La production devrait débuter début 2028, avec un effectif prévu de 200 salariés. Le groupe prévoit d’investir environ 100 millions d’euros dans ce projet industriel d’envergure.
Le choix de Nambsheim n’est pas anodin : le parc d’activités local bénéficie d’une situation stratégique avantageuse, proche des autres installations du groupe. Un permis de construire a d’ores et déjà été déposé pour ce nouveau site Liebherr-EMtec, qui symbolise le lancement d’une nouvelle étape dans le développement industriel du groupe en France.
Cette usine sera un centre d’expertise dédié à l’assemblage des cabines pour engins de terrassement. Dès sa phase initiale, elle est conçue pour produire 10 000 cabines par an. Pensée selon un concept moderne, la production reposera sur des cellules autonomes, une logistique agile, l’automatisation, la traçabilité digitale et une gestion des processus pilotée par les données. Liebherr souhaite ainsi centraliser son savoir-faire stratégique au sein de ce nouveau pôle.
Cette annonce fait suite à l’intention du groupe d’augmenter la capacité de production de chargeuses sur pneus en Autriche. L’usine actuelle de Bischofhofen, qui emploie 1 200 personnes sur 170 000 m², produit jusqu’à 7 000 chargeuses annuellement. Mais face à une demande croissante, Liebherr prévoit de porter ce volume à 10 000 engins par an.
Points à retenir
- L’Alsace n’a pas seulement son vin et sa choucroute, mais aussi désormais ses cabines d’engins de chantier made in Liebherr.
- 200 emplois annoncés, un brin d’espoir pour la région, surtout avec 100 millions d’euros en jeu.
- Un site moderne, presque futuriste : automatisation, cellules autonomes, logistique agile… on dirait un film de science-fiction, mais non, c’est juste l’industrie maitrisée.
- Une production qui vise 10 000 cabines par an, histoire de faire tourner les pelleteuses et autres monstres de l’excavation à plein régime.
- Le groupe Liebherr ne s’arrête pas là : montée en cadence aussi en Autriche pour répondre à une demande apparemment insatiable de machines lourdes.

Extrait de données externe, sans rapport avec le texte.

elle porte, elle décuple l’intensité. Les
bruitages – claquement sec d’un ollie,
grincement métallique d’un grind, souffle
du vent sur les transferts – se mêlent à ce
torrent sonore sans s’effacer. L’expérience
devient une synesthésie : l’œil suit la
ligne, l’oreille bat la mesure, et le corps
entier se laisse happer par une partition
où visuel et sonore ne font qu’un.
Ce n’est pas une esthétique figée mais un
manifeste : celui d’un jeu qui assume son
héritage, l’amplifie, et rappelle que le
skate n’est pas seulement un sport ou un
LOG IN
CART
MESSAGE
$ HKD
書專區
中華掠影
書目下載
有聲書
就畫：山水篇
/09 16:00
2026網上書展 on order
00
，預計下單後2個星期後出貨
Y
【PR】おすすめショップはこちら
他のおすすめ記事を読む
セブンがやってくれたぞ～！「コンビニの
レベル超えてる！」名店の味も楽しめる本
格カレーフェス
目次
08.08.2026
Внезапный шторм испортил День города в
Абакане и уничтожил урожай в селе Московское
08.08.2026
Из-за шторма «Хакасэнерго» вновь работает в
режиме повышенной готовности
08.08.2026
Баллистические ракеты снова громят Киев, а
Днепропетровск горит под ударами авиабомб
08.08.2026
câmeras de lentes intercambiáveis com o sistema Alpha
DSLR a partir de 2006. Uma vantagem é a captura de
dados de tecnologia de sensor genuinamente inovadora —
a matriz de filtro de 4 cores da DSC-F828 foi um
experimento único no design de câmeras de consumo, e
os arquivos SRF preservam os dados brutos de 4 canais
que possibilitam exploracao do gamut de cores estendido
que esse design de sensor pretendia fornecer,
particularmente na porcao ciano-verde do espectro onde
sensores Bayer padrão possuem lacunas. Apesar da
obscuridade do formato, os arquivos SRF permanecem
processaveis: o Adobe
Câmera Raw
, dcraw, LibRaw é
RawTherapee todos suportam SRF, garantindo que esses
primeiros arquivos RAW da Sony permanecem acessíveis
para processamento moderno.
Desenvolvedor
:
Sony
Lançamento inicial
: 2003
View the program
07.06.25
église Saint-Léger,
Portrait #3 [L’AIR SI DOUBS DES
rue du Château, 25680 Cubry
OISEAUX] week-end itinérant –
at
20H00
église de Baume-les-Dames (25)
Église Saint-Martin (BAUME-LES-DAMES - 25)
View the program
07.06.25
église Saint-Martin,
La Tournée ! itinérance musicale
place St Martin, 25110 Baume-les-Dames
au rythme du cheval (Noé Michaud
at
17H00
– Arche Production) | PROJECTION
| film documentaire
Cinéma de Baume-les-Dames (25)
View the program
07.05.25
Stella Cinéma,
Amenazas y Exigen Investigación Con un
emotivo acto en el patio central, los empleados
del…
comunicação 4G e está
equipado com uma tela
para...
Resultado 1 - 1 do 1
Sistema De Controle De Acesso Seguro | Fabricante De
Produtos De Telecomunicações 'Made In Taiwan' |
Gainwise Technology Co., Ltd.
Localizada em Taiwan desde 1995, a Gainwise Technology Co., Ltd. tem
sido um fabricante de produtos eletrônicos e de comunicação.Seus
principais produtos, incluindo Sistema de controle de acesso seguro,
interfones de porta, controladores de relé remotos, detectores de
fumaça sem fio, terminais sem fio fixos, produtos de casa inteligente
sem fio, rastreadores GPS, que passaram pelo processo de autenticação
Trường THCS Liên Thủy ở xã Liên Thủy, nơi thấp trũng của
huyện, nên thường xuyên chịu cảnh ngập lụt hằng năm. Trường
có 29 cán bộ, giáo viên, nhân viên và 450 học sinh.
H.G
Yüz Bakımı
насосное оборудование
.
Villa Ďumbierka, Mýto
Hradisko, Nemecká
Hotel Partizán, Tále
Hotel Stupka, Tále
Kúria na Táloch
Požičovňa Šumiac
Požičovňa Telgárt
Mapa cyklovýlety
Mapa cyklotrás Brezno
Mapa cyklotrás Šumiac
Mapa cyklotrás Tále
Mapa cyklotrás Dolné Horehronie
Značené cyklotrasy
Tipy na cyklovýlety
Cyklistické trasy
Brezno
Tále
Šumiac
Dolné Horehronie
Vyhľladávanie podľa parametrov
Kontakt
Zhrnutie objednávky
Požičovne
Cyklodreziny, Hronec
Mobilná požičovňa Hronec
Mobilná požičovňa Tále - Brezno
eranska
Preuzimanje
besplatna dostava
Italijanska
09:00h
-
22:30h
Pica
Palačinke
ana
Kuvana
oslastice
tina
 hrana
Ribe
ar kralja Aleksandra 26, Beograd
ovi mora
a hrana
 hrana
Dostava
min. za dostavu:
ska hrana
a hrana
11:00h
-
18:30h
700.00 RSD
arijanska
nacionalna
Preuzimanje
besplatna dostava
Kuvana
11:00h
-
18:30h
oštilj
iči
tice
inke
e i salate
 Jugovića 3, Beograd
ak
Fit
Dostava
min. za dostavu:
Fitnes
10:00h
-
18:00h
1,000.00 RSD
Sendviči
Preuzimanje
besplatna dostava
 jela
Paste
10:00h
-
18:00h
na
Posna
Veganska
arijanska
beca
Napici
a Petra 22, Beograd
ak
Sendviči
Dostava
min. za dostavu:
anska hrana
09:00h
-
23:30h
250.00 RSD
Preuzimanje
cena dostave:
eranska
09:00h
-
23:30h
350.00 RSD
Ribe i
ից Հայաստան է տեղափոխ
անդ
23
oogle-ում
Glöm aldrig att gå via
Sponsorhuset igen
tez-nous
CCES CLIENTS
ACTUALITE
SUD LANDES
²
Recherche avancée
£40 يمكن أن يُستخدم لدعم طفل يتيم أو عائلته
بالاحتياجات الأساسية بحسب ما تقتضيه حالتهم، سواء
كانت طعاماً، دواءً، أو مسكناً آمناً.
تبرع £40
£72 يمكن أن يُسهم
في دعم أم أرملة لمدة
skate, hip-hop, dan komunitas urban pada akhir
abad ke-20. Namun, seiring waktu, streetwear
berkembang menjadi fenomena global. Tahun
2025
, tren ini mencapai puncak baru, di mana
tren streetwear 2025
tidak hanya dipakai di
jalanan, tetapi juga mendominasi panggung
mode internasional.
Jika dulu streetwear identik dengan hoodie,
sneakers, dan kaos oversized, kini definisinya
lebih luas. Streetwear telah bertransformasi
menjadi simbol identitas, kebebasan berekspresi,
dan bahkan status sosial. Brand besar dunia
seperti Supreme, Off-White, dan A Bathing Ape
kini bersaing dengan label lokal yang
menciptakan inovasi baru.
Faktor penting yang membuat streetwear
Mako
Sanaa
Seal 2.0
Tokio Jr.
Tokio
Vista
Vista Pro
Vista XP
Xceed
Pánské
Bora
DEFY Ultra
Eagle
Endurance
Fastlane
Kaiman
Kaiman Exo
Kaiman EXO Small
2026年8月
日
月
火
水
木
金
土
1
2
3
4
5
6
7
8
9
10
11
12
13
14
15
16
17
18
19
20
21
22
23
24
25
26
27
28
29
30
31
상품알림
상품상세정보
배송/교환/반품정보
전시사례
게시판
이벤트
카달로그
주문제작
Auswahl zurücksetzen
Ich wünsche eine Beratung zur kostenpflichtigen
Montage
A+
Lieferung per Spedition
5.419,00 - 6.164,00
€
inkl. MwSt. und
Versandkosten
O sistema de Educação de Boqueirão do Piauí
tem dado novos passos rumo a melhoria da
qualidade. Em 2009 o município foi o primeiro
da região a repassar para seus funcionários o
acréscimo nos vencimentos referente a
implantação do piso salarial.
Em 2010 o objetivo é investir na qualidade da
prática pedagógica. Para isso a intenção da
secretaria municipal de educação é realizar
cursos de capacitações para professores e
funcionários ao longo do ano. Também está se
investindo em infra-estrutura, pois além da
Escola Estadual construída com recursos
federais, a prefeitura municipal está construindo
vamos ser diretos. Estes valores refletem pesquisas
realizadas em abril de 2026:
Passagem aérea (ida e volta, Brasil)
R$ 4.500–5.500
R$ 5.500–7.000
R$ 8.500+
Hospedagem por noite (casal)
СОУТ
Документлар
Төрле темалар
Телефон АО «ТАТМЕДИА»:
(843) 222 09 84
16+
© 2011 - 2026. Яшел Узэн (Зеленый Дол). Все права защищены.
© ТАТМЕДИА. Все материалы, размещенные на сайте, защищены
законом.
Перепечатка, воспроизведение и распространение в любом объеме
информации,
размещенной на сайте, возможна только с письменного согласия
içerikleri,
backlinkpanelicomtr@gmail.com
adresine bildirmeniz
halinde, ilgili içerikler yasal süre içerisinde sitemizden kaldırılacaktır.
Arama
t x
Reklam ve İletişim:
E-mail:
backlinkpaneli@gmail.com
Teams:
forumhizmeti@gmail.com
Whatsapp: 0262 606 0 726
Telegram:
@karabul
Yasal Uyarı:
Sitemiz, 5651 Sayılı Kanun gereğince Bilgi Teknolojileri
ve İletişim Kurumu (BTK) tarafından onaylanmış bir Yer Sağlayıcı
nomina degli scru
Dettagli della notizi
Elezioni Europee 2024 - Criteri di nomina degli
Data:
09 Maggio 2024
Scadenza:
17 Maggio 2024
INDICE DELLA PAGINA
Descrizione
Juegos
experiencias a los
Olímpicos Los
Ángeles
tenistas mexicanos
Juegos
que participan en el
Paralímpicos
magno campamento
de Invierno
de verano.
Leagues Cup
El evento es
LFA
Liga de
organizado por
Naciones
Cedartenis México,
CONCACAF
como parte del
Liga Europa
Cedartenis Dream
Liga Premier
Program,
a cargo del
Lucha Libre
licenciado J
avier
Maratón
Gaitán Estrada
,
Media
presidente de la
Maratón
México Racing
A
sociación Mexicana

En résumé, on dirait bien que la mécanique lourde reprend du service en Europe, entre modernisation et extension industrielle. Mais pendant que l’usine de Nambsheim sera bientôt un temple de l’innovation mécanique, on peut se demander si cette fièvre productive collera encore longtemps avec les exigences écologiques et sociétales du moment. À nous tous de juger si sortir toujours plus de machines est un progrès… ou si l’on continue à creuser un peu trop, à tous les sens du terme.